Revised plans for the expansion of Carnoustie’s multi-million pound golf centre have received a planning green light despite a continuing backdrop of controversy.
Some members of Angus development standards committee refused to debate Carnoustie Golf Links Management Committee’s plan at the meeting in Forfar in the ongoing row over the potential impact of the scheme on other businesses in the town.
But a bid to stall the application failed after committee convener Rob Murray ruled it incompetent, stressing that the application – recommended for approval by Angus officials – should be considered purely on planning grounds.
And one senior councillor warned that refusing the project – which will add facilities including a bar, restaurant and private dining area overlooking the world famous championship links – could hit the authority in the pocket if the matter was taken to appeal.
The R&A and PGA were among those who submitted letters of support for the proposal which CGLMC planning agent Marie Francke said was aimed at ensuring Carnoustie remains “one of the premier golf venues in the world.”
She said changes to a previous plan which was approved by councillors late last year had been brought in after extensive evaluation of the project, and would deliver additional facilities including golf simulator bays and an extended locker room area.
“We are excited about this development and what it means for the future of golf in Carnoustie,” she said. “Carnoustie can’t afford to stand still or it will be overshadowed by its competitors, all of whom are investing heavily in their infrastructure.
“We are confident that the analysis is robust and the development is viable.”
Committee members David Fairweather, David Lumgair and Craig Fotheringham – part of a group of councillors who have criticised the council’s handling of the project in its landlord capacity – left the Forfar chamber during discussion of the proposal.
However, Carnoustie councillor Brian Boyd, who is not a member of the committee, addressed fellow councillors over what he slated as a “poorly planned” scheme involving “shoddy consultation”.
“There is no firm evidence submitted today to prove it’s a requirement for future golfing events, nor has evidence been provided that tour operators have actually agreed to amend their schedules to ensure visitors stay to use it.

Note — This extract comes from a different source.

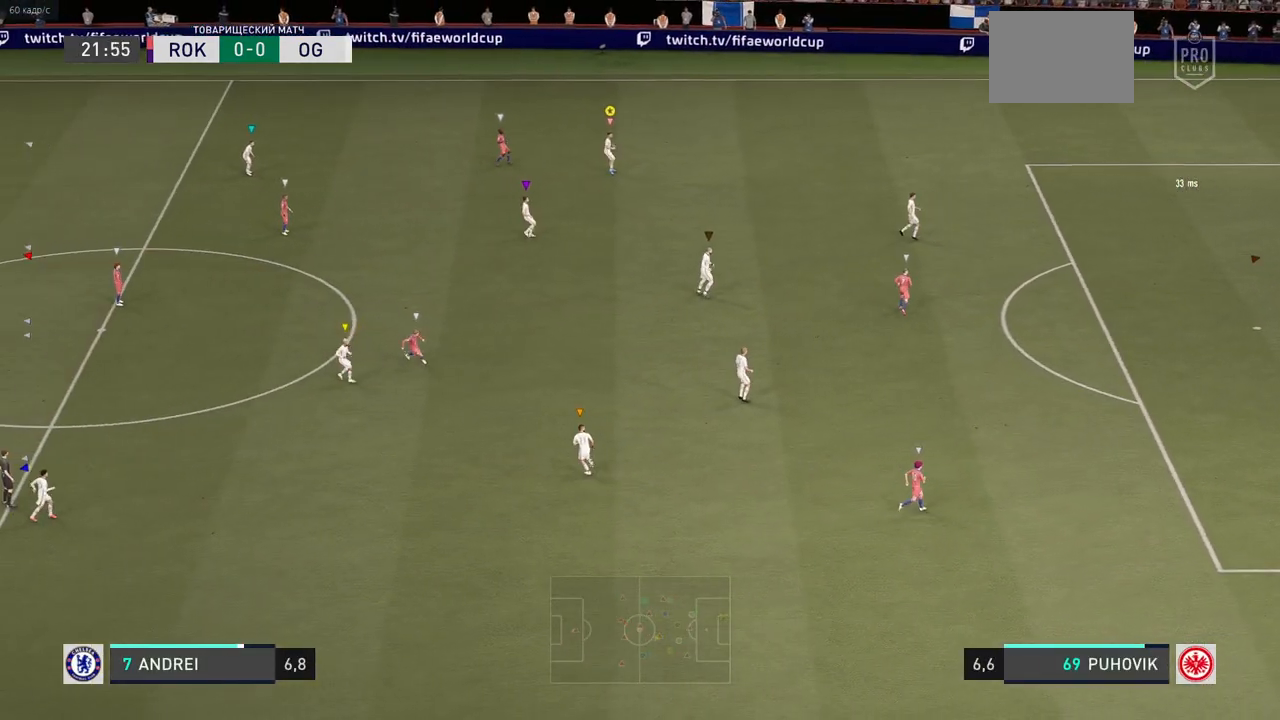
{"dt_ms": 500, "buttons": [], "left_stick": "left", "right_stick": "center", "events": [[383, "left_stick", "left"]]}
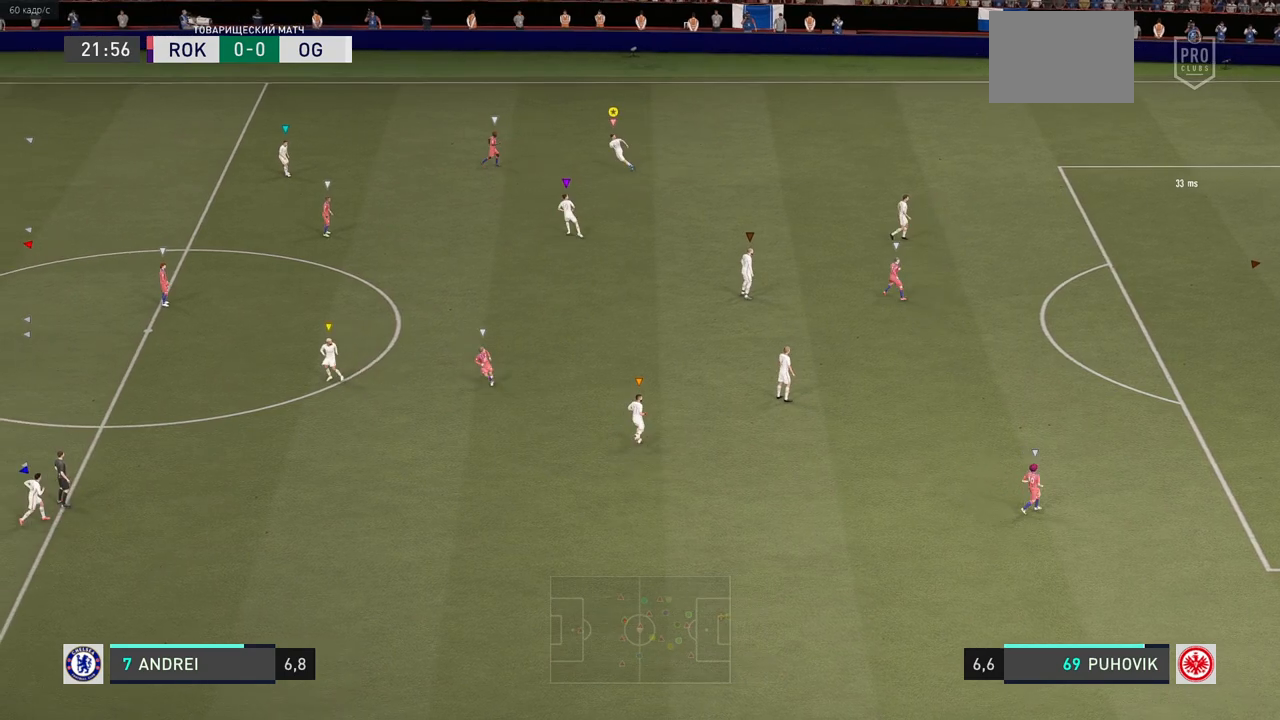
{"dt_ms": 500, "buttons": [], "left_stick": "left", "right_stick": "center", "events": []}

“This whole development has been very poorly planned – some short years ago a multimillion pound pro-centre was built yet it’s now deemed not fit for purpose by those who built it, so other plans were developed. Now they are back again for new planning because plans that a were passed just some months ago are found to have serious flaws.
“This is a litany of failure and incompetence that reflects poorly on Carnoustie Golf Links trustees and therefore, on Angus Council,” said Mr Boyd.
“What scant consultation there has been has been opaque, not independent, and with groups selected by CGLMC.”
Committee convener Rob Murray ruled incompetent an amendment bid by Forfar councillor Colin Brown to defer the matter for further local consultation.
“We are discussing a planning application and not the landowner’s consent,” he said.
Arbroath councillor Alex King added: “If we were to refuse or delay this in any way, Carnoustie Golf Links Management Committee could start building tomorrow on the basis of the permission granted in November, which was unanimous with no division.
“I would counsel against delaying this – should they go to the reporter could have expenses awarded against us because we have already granted permission for a larger development.
“I welcome this, I think it will really enhance the golfing experience in the Carnoustie and it is not just the Open we are talking about, the spin off affects the whole of the local area.”